▸ DIRECTIONS
Restate the entries below without a single change.

▸ Collected data entries
┌──

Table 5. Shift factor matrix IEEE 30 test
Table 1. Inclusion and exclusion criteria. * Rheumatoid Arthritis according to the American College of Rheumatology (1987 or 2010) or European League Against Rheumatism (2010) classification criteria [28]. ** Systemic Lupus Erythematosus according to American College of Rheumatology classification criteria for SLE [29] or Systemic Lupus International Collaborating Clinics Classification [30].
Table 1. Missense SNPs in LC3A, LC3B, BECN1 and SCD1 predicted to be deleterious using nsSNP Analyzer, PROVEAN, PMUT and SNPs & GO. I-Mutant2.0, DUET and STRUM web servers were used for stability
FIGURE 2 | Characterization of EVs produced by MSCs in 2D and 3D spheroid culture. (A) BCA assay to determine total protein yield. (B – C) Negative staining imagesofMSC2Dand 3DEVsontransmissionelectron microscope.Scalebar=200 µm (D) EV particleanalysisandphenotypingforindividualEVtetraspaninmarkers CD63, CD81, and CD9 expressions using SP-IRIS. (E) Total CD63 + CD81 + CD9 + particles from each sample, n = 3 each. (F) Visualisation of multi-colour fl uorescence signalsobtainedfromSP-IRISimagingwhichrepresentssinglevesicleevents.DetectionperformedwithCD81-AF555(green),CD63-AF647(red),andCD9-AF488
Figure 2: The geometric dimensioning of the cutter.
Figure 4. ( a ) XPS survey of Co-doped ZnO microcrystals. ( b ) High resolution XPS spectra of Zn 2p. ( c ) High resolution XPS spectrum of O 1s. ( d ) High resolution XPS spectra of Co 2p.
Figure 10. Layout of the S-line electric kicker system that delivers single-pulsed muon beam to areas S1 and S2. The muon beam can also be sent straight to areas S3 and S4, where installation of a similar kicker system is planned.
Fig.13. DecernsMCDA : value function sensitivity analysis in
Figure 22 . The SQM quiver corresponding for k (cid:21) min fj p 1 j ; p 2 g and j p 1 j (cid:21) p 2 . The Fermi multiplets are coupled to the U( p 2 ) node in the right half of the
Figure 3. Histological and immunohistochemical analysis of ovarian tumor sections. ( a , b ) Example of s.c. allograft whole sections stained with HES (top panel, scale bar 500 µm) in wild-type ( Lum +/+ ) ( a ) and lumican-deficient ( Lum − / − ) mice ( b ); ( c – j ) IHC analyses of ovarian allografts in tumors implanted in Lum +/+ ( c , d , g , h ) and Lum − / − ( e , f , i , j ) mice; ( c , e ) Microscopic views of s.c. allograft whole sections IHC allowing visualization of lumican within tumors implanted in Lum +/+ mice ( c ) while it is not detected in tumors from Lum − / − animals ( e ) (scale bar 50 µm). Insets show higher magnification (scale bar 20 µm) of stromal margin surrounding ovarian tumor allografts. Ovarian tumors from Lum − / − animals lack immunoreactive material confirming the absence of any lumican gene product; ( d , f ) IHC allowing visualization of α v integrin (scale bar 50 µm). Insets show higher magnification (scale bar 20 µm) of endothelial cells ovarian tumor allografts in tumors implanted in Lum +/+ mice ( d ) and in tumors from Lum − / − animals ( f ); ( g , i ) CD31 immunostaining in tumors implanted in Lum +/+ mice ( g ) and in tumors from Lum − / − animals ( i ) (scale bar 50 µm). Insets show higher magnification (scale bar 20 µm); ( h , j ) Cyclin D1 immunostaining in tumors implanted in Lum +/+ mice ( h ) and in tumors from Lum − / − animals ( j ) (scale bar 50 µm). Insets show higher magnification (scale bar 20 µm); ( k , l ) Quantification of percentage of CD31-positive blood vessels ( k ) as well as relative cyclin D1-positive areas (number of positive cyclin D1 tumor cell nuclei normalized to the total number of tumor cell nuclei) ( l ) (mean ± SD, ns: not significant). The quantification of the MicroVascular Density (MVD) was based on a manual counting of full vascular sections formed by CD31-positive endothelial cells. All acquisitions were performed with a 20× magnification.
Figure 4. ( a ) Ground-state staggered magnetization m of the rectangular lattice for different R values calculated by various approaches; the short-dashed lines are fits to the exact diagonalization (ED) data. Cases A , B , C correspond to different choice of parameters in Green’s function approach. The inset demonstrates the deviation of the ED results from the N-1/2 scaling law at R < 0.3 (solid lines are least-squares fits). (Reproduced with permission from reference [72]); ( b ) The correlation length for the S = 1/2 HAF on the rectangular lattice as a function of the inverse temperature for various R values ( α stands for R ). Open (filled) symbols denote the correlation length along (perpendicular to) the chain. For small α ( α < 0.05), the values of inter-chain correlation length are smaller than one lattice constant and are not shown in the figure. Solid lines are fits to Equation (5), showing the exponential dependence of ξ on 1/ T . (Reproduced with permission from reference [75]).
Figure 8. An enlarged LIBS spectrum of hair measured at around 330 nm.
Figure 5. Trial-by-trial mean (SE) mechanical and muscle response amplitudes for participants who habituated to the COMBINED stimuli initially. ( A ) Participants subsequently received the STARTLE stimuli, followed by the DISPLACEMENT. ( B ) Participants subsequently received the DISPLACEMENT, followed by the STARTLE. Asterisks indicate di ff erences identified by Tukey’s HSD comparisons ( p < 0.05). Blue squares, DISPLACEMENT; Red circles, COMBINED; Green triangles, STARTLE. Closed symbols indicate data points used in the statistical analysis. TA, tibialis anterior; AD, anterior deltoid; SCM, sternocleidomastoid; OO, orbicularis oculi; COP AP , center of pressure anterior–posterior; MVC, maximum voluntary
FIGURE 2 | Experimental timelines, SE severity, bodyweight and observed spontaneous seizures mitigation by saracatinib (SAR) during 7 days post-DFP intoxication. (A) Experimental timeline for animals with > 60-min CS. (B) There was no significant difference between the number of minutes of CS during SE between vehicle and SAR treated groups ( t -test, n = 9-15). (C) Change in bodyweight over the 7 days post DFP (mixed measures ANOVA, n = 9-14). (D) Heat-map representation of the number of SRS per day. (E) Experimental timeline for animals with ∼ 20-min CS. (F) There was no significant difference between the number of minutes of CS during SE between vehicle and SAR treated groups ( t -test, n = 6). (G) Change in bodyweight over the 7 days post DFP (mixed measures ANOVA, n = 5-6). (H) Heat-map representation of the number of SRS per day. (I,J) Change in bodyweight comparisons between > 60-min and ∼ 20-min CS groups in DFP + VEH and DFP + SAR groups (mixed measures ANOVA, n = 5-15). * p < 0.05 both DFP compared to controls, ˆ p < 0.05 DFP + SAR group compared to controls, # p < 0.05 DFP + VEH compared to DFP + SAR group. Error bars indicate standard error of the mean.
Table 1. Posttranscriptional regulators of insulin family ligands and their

└──

▸ RESPONSE FOR THIS EXERCISE
Table 5. Shift factor matrix IEEE 30 test
Table 1. Inclusion and exclusion criteria. * Rheumatoid Arthritis according to the American College of Rheumatology (1987 or 2010) or European League Against Rheumatism (2010) classification criteria [28]. ** Systemic Lupus Erythematosus according to American College of Rheumatology classification criteria for SLE [29] or Systemic Lupus International Collaborating Clinics Classification [30].
Table 1. Missense SNPs in LC3A, LC3B, BECN1 and SCD1 predicted to be deleterious using nsSNP Analyzer, PROVEAN, PMUT and SNPs & GO. I-Mutant2.0, DUET and STRUM web servers were used for stability
FIGURE 2 | Characterization of EVs produced by MSCs in 2D and 3D spheroid culture. (A) BCA assay to determine total protein yield. (B – C) Negative staining imagesofMSC2Dand 3DEVsontransmissionelectron microscope.Scalebar=200 µm (D) EV particleanalysisandphenotypingforindividualEVtetraspaninmarkers CD63, CD81, and CD9 expressions using SP-IRIS. (E) Total CD63 + CD81 + CD9 + particles from each sample, n = 3 each. (F) Visualisation of multi-colour fl uorescence signalsobtainedfromSP-IRISimagingwhichrepresentssinglevesicleevents.DetectionperformedwithCD81-AF555(green),CD63-AF647(red),andCD9-AF488
Figure 2: The geometric dimensioning of the cutter.
Figure 4. ( a ) XPS survey of Co-doped ZnO microcrystals. ( b ) High resolution XPS spectra of Zn 2p. ( c ) High resolution XPS spectrum of O 1s. ( d ) High resolution XPS spectra of Co 2p.
Figure 10. Layout of the S-line electric kicker system that delivers single-pulsed muon beam to areas S1 and S2. The muon beam can also be sent straight to areas S3 and S4, where installation of a similar kicker system is planned.
Fig.13. DecernsMCDA : value function sensitivity analysis in
Figure 22 . The SQM quiver corresponding for k (cid:21) min fj p 1 j ; p 2 g and j p 1 j (cid:21) p 2 . The Fermi multiplets are coupled to the U( p 2 ) node in the right half of the
Figure 3. Histological and immunohistochemical analysis of ovarian tumor sections. ( a , b ) Example of s.c. allograft whole sections stained with HES (top panel, scale bar 500 µm) in wild-type ( Lum +/+ ) ( a ) and lumican-deficient ( Lum − / − ) mice ( b ); ( c – j ) IHC analyses of ovarian allografts in tumors implanted in Lum +/+ ( c , d , g , h ) and Lum − / − ( e , f , i , j ) mice; ( c , e ) Microscopic views of s.c. allograft whole sections IHC allowing visualization of lumican within tumors implanted in Lum +/+ mice ( c ) while it is not detected in tumors from Lum − / − animals ( e ) (scale bar 50 µm). Insets show higher magnification (scale bar 20 µm) of stromal margin surrounding ovarian tumor allografts. Ovarian tumors from Lum − / − animals lack immunoreactive material confirming the absence of any lumican gene product; ( d , f ) IHC allowing visualization of α v integrin (scale bar 50 µm). Insets show higher magnification (scale bar 20 µm) of endothelial cells ovarian tumor allografts in tumors implanted in Lum +/+ mice ( d ) and in tumors from Lum − / − animals ( f ); ( g , i ) CD31 immunostaining in tumors implanted in Lum +/+ mice ( g ) and in tumors from Lum − / − animals ( i ) (scale bar 50 µm). Insets show higher magnification (scale bar 20 µm); ( h , j ) Cyclin D1 immunostaining in tumors implanted in Lum +/+ mice ( h ) and in tumors from Lum − / − animals ( j ) (scale bar 50 µm). Insets show higher magnification (scale bar 20 µm); ( k , l ) Quantification of percentage of CD31-positive blood vessels ( k ) as well as relative cyclin D1-positive areas (number of positive cyclin D1 tumor cell nuclei normalized to the total number of tumor cell nuclei) ( l ) (mean ± SD, ns: not significant). The quantification of the MicroVascular Density (MVD) was based on a manual counting of full vascular sections formed by CD31-positive endothelial cells. All acquisitions were performed with a 20× magnification.
Figure 4. ( a ) Ground-state staggered magnetization m of the rectangular lattice for different R values calculated by various approaches; the short-dashed lines are fits to the exact diagonalization (ED) data. Cases A , B , C correspond to different choice of parameters in Green’s function approach. The inset demonstrates the deviation of the ED results from the N-1/2 scaling law at R < 0.3 (solid lines are least-squares fits). (Reproduced with permission from reference [72]); ( b ) The correlation length for the S = 1/2 HAF on the rectangular lattice as a function of the inverse temperature for various R values ( α stands for R ). Open (filled) symbols denote the correlation length along (perpendicular to) the chain. For small α ( α < 0.05), the values of inter-chain correlation length are smaller than one lattice constant and are not shown in the figure. Solid lines are fits to Equation (5), showing the exponential dependence of ξ on 1/ T . (Reproduced with permission from reference [75]).
Figure 8. An enlarged LIBS spectrum of hair measured at around 330 nm.
Figure 5. Trial-by-trial mean (SE) mechanical and muscle response amplitudes for participants who habituated to the COMBINED stimuli initially. ( A ) Participants subsequently received the STARTLE stimuli, followed by the DISPLACEMENT. ( B ) Participants subsequently received the DISPLACEMENT, followed by the STARTLE. Asterisks indicate di ff erences identified by Tukey’s HSD comparisons ( p < 0.05). Blue squares, DISPLACEMENT; Red circles, COMBINED; Green triangles, STARTLE. Closed symbols indicate data points used in the statistical analysis. TA, tibialis anterior; AD, anterior deltoid; SCM, sternocleidomastoid; OO, orbicularis oculi; COP AP , center of pressure anterior–posterior; MVC, maximum voluntary
FIGURE 2 | Experimental timelines, SE severity, bodyweight and observed spontaneous seizures mitigation by saracatinib (SAR) during 7 days post-DFP intoxication. (A) Experimental timeline for animals with > 60-min CS. (B) There was no significant difference between the number of minutes of CS during SE between vehicle and SAR treated groups ( t -test, n = 9-15). (C) Change in bodyweight over the 7 days post DFP (mixed measures ANOVA, n = 9-14). (D) Heat-map representation of the number of SRS per day. (E) Experimental timeline for animals with ∼ 20-min CS. (F) There was no significant difference between the number of minutes of CS during SE between vehicle and SAR treated groups ( t -test, n = 6). (G) Change in bodyweight over the 7 days post DFP (mixed measures ANOVA, n = 5-6). (H) Heat-map representation of the number of SRS per day. (I,J) Change in bodyweight comparisons between > 60-min and ∼ 20-min CS groups in DFP + VEH and DFP + SAR groups (mixed measures ANOVA, n = 5-15). * p < 0.05 both DFP compared to controls, ˆ p < 0.05 DFP + SAR group compared to controls, # p < 0.05 DFP + VEH compared to DFP + SAR group. Error bars indicate standard error of the mean.
Table 1. Posttranscriptional regulators of insulin family ligands and their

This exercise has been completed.